Pourtant, après la visite de travail dans les régions du Nord-ouest et du Sud-ouest, concernées principalement par la guerre depuis 2016, le coordonnateur du Plan présidentiel de reconstruction et de développement (PPRD) avait dressé le tableau des priorités à mettre en œuvre pour apporter une solution définitive aux problèmes que soulèvent les populations impactées. Paul Tassong, en juillet 2020 annonçait alors que le gouvernement entendait construire 12 000 maisons dans les 24 prochains mois au profit des populations des régions du Nord-ouest et du Sud-ouest, afin de recaser près de 20 000 déplacés internes et externes. Les villages détruits seront de toute évidence reconstruits. Le gouvernement avait pris l’engagement de rétablir les documents privés personnels de 170 personnes. Rendu à ce sujet, il n’en est rien.

Des préalables à une possible reconstruction

Et il n’en sera davantage rien car, pour la société civile, le scepticisme du patronat s’explique. Davantage encore les doutes de ce dernier quant à la transparence sur la gestion des fonds de l’effort de guerre. Interrogé sur cette question l’an dernier lorsque l’idée de la reconstruction des régions anglophones du pays avait été lancée, Philippe Nanga, le Coordonnateur de l’Ong,«Un Monde Avenir» avait soutenu: «s’agissant du processus de reconstruction qui a été lancé par le gouvernement, je doute qu’il peut produire des résultats escomptés. Je doute parce qu’on ne parle de reconstruction que quand on a réglé le problème. On parle de reconstruction parce qu’il y a eu destruction et on reconstruit parce que l’objet de la destruction a été réglé. Pourquoi on a détruit? Parce qu’il y a eu des gens qui étaient mécontents. Et on arrive à l’étape de la reconstruction après la réconciliation. Est ce qu’il y a eu réconciliation entre les populations des deux régions et le gouvernement du Cameroun afin qu’on passe à l’étape de reconstruction. Je pense qu’il y a une étape clé qui manque. C’est la réconciliation».

A l’en croire, les Camerounais doivent se réconcilier. «Nous avons des gens dans deux régions et qui se considèrent comme ne faisant plus partie du Cameroun et sont allés jusqu’à prendre les armes pour cela. Par conséquent, nous ne pouvons pas aujourd’hui ne pas régler le problème, et passer directement à la reconstruction, encore que du point de vue opérationnel, j’ai du mal à comprendre qu’on soit en train de vouloir reconstruire un espace dans lequel il y a encore des gens qui portent les armes en main. C’est quand même un peu utopique de penser que ce soit possible. Au-delà de cela, ce serait aussi maladroit de passer de force à cette étape de reconstruction sans être passé par l’étape de réconciliation».

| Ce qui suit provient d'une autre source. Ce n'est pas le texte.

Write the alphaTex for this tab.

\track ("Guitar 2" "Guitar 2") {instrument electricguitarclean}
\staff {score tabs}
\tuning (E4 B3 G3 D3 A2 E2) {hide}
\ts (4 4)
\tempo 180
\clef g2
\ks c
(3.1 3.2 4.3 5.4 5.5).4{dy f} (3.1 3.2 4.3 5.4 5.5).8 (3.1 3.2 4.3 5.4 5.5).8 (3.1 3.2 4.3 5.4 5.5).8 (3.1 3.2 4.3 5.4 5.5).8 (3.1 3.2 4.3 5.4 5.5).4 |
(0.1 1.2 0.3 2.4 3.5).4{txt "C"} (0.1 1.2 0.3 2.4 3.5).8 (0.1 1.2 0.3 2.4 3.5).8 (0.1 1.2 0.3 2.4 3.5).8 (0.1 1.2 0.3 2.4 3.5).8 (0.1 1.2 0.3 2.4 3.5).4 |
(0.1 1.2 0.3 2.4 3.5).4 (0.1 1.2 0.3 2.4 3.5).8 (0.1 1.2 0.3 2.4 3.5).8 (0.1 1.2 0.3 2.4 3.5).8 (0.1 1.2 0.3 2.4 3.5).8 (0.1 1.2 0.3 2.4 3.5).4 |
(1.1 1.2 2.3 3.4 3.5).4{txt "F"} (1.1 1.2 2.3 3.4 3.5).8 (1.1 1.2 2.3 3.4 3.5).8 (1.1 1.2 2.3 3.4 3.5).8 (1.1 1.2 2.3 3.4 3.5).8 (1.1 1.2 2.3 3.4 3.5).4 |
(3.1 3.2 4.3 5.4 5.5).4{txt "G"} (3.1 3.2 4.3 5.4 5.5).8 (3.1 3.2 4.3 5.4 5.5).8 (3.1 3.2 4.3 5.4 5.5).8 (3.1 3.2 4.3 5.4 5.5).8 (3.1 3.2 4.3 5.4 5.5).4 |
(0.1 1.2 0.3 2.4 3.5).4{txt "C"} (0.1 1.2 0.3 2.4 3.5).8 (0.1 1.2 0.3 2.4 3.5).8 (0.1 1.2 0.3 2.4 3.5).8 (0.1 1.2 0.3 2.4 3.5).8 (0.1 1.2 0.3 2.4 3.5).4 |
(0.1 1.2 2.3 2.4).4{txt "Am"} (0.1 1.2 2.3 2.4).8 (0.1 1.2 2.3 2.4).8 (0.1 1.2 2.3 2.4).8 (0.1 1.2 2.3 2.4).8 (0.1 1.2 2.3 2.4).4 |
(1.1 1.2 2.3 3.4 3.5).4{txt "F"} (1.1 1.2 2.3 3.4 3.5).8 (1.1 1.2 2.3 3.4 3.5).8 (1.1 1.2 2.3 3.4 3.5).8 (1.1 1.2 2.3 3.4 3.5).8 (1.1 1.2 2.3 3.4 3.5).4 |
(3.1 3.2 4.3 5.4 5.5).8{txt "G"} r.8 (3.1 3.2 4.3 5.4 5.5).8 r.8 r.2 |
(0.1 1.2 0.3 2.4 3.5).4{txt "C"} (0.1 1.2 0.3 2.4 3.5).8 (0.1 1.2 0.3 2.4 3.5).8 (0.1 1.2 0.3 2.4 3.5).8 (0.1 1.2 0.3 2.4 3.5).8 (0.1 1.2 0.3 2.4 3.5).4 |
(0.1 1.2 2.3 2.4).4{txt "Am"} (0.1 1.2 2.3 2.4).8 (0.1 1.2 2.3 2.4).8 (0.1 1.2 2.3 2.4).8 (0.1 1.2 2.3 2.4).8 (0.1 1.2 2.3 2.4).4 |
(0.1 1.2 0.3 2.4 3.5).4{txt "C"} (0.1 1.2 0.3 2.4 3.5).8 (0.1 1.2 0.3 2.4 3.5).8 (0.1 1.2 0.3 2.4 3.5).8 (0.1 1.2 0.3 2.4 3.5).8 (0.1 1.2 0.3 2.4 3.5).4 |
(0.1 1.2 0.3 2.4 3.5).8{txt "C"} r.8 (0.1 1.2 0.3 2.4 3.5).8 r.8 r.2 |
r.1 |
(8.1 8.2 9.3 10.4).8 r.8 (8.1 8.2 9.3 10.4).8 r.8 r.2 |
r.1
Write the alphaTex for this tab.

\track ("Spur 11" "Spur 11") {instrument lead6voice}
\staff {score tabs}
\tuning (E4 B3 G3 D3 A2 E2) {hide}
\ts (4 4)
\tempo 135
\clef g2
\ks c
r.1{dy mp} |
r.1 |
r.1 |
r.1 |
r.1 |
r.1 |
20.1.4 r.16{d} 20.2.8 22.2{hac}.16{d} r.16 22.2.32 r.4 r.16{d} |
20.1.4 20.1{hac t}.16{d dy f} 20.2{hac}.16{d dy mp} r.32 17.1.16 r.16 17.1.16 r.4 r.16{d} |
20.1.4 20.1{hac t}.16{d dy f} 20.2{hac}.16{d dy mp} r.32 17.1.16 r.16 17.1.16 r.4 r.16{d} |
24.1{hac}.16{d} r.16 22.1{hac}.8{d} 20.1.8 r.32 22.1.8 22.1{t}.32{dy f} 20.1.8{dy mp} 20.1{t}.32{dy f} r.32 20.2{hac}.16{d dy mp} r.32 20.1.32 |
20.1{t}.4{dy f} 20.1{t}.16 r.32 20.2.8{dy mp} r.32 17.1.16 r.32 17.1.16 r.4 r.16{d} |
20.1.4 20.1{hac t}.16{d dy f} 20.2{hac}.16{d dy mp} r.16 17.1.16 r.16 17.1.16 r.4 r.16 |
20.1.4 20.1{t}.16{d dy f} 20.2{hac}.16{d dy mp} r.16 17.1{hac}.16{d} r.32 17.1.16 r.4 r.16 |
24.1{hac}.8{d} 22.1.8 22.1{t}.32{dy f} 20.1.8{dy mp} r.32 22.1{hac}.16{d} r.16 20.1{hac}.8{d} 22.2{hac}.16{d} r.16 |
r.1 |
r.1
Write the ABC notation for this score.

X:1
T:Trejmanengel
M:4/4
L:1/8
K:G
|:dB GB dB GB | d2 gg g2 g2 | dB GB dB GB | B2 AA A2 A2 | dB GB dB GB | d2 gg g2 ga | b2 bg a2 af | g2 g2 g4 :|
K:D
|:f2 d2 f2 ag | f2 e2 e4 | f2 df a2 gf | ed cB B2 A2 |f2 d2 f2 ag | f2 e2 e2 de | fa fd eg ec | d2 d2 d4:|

Aucun succes de reconstruction en vue selon le Congrès américain

Un avis qu’a toujours partagé Tibor Nagy, le sous-secrétaire d’Etat américain aux affaires africaines. Jeudi 29 juillet 2020, auditionné devant le Congrès américain sur la situation de la crise anglophone, il avait critiqué la volonté de Yaoundé qui veut reconstruire alors que les affrontements se multiplient à ce jour sur le terrain. Extrait de des propos relayés par nos confrères en ligne: «le gouvernement camerounais parle d’un programme de reconstruction pour le Nord-ouest et le Sud-ouest, mais malheureusement, il n’y a pas de possibilités de le mettre en œuvre. Et puis, le gouvernement camerounais semble oublier que le désir numéro 1 des populations du Nord-ouest et du Sud-ouest, est d’avoir à dire dans la gestion de leurs propres affaires. C’est une chose de parler de développement, mais au cœur de celui-ci se trouve le désir profond de ces populations d’avoir un contrôle de leurs propres vies et tant que le gouvernement ne le comprend pas, tous des programmes viendront et aucun d’eux n’aura du succès».